*Page extract*:
• • • •
International Ophthalmology

, Volume 38, Issue 5, pp 1941–1945 | Cite as

YouTube videos in the English language as a patient education resource for cataract surgery

  • Steven S. Bae
  • Stephanie BaxterEmail author
Original Paper



To assess the quality of the content of YouTube videos for cataract surgery patient education.


Hotel Dieu Hospital, Kingston, Ontario, Canada.


Observational study.


“Cataract surgery,” “cataract surgery for patients,” and “cataract surgery patient education” were used as search terms. The first two pages of search results were reviewed. Descriptive statistics such as video length and view count were obtained. Two cataract surgeons devised 14 criteria important for educating patients about the procedure. Videos were analyzed based on the presence or absence of these criteria. Videos were also assessed for whether they had a primary commercial intent.


Seventy-two videos were analyzed after excluding 48 videos that were duplicate, irrelevant, or not in English. The majority of videos came from a medical professional (71%) and many depicted a real cataract surgery procedure (43%). Twenty-one percent of the videos had a primary commercial intent to promote a practice or product. Out of a total possible 14 points, the mean number of usefulness criteria satisfied was only 2.28 ± 1.80. There was no significant difference in view count between the most useful videos and other videos (p = 0.94). Videos from medical organizations such as the National Health Service were more useful (p < 0.0001).
• • • •
*Data records*:

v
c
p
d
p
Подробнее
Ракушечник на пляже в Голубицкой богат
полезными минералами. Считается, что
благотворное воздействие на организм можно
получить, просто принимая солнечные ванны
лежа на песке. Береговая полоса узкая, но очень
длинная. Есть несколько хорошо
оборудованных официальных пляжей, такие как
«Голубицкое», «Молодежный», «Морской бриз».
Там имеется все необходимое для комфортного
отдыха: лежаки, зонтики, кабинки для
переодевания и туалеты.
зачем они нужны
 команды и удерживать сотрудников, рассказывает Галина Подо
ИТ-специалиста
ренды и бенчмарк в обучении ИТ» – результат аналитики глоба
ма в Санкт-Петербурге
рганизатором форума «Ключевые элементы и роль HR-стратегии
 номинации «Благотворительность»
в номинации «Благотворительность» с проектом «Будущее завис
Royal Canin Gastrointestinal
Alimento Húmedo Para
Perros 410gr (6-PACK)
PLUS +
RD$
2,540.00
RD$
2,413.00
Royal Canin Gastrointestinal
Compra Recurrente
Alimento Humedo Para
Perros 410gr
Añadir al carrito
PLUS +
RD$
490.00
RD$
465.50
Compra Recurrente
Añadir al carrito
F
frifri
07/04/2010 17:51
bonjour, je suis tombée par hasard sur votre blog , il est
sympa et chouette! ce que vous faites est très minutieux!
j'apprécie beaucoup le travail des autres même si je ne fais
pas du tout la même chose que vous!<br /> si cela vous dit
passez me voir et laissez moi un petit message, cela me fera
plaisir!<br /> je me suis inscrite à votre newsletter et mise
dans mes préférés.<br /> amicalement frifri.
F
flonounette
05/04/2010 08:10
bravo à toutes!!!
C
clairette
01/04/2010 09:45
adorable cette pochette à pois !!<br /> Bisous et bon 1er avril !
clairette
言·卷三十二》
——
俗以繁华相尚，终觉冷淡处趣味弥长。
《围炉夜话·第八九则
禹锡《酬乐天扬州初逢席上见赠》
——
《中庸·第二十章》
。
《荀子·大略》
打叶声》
• • • •
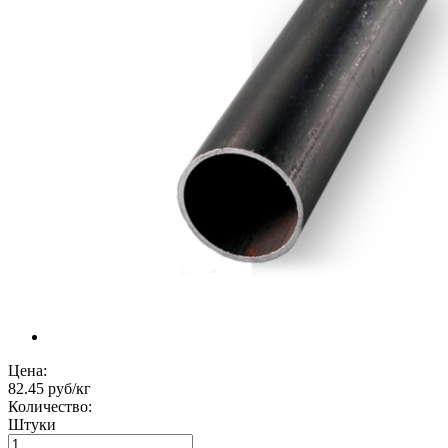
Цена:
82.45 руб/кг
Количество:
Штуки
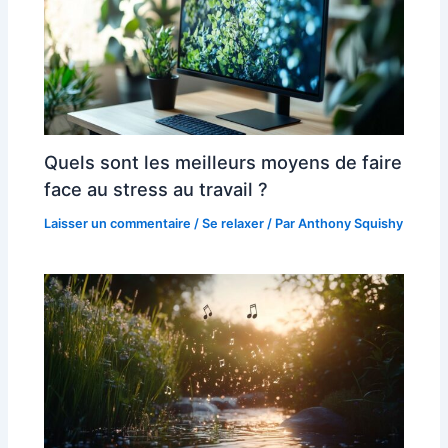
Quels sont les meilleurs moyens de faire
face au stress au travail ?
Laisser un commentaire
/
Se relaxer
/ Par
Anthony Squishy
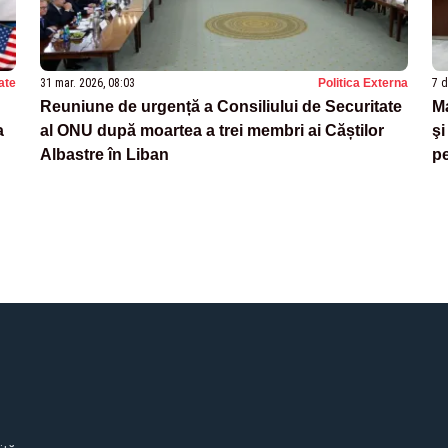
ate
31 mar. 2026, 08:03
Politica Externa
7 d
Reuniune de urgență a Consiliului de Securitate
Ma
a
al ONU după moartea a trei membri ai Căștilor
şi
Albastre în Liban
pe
• • • •
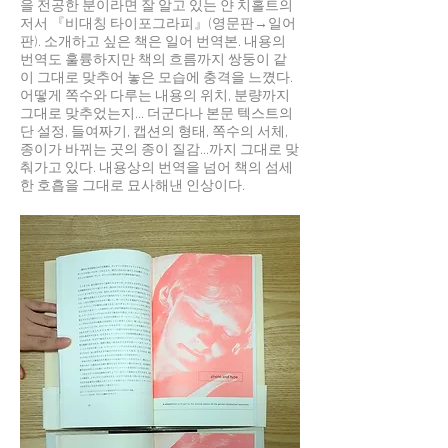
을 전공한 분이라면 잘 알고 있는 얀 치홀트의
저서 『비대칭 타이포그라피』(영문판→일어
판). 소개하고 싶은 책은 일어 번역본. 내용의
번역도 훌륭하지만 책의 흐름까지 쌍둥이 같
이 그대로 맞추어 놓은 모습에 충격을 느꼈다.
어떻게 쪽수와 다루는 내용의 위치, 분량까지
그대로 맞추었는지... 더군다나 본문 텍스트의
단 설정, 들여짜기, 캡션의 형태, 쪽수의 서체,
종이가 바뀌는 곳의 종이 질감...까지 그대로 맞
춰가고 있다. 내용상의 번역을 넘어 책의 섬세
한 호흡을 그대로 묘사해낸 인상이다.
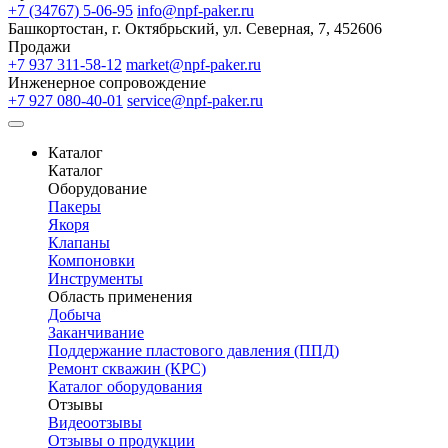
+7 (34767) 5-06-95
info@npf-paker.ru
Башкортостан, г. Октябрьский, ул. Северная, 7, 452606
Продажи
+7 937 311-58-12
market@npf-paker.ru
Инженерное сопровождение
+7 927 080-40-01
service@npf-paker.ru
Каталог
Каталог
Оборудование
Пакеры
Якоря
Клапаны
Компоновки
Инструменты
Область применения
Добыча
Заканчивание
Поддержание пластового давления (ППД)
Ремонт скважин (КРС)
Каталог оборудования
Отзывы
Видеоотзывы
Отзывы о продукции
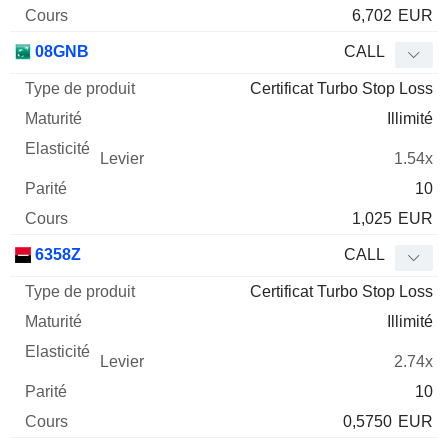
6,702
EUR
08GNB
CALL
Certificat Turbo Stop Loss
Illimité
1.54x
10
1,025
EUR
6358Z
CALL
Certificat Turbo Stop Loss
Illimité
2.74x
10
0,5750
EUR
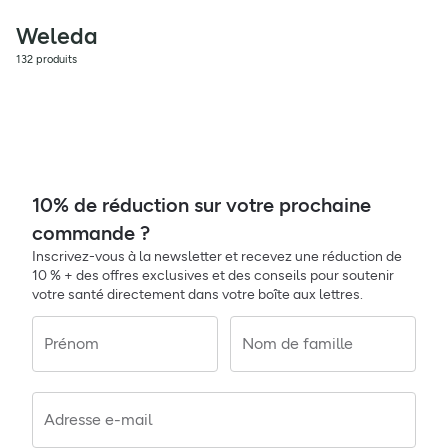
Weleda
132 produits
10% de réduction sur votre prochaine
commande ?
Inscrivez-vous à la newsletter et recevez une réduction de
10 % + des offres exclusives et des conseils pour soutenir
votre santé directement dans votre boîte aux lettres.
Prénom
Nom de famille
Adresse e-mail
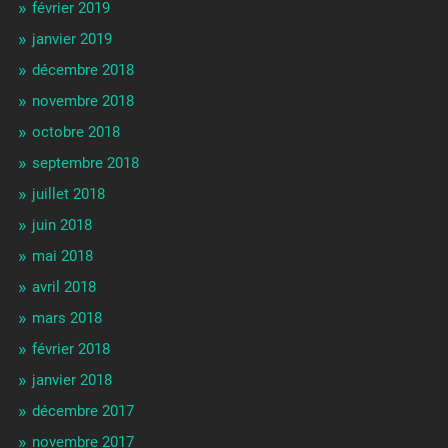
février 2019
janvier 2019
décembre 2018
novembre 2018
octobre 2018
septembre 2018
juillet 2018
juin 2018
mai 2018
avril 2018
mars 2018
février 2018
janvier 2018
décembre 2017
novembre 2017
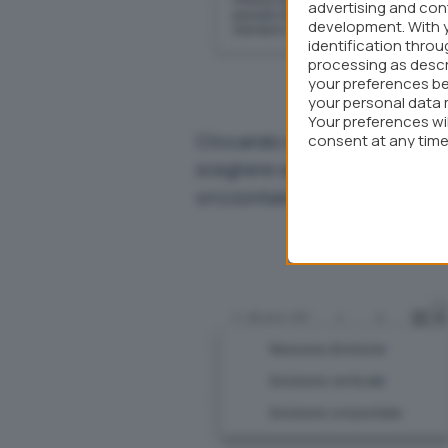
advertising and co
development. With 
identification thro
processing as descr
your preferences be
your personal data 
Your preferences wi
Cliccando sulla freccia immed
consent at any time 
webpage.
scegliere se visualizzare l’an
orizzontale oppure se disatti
• • • •
*What to work on*:
1. List the search terms that the abstract on YouTube cataract surgery videos says were used.
2. Continue the abstract on YouTube cataract surgery videos from its final sentence.

*Answers for the tasks*:
1. "Cataract surgery", "cataract surgery for patients", and "cataract surgery patient education".

2.
Cataract surgery videos are popular on YouTube, but most are not adequately educational. Patients may be receiving biased information from videos created with primary commercial intent. Physicians should be aware of the type of information patients may be accessing on YouTube.


Cataract surgery Patient education YouTube Online Video education 



No sources of funding were received for this study.

Compliance with ethical standards

Conflict of interest

All authors certify that they have no affiliations with or involvement in any organization or entity with any financial interest (such as honoraria; educational grants; participation in speakers’ bureaus; membership, employment, consultancies, stock ownership, or other equity interest; and expert testimony or patent–licensing arrangements), or non-financial interest (such as personal or professional relationships, affiliations, knowledge, or beliefs) in the subject matter or materials discussed in this manuscript.

Ethical approval

This article does not contain any studies with human participants or animals performed by any of the authors. Ethics approval is not required for this type of study.

Informed consent

Informed consent was not required for this study.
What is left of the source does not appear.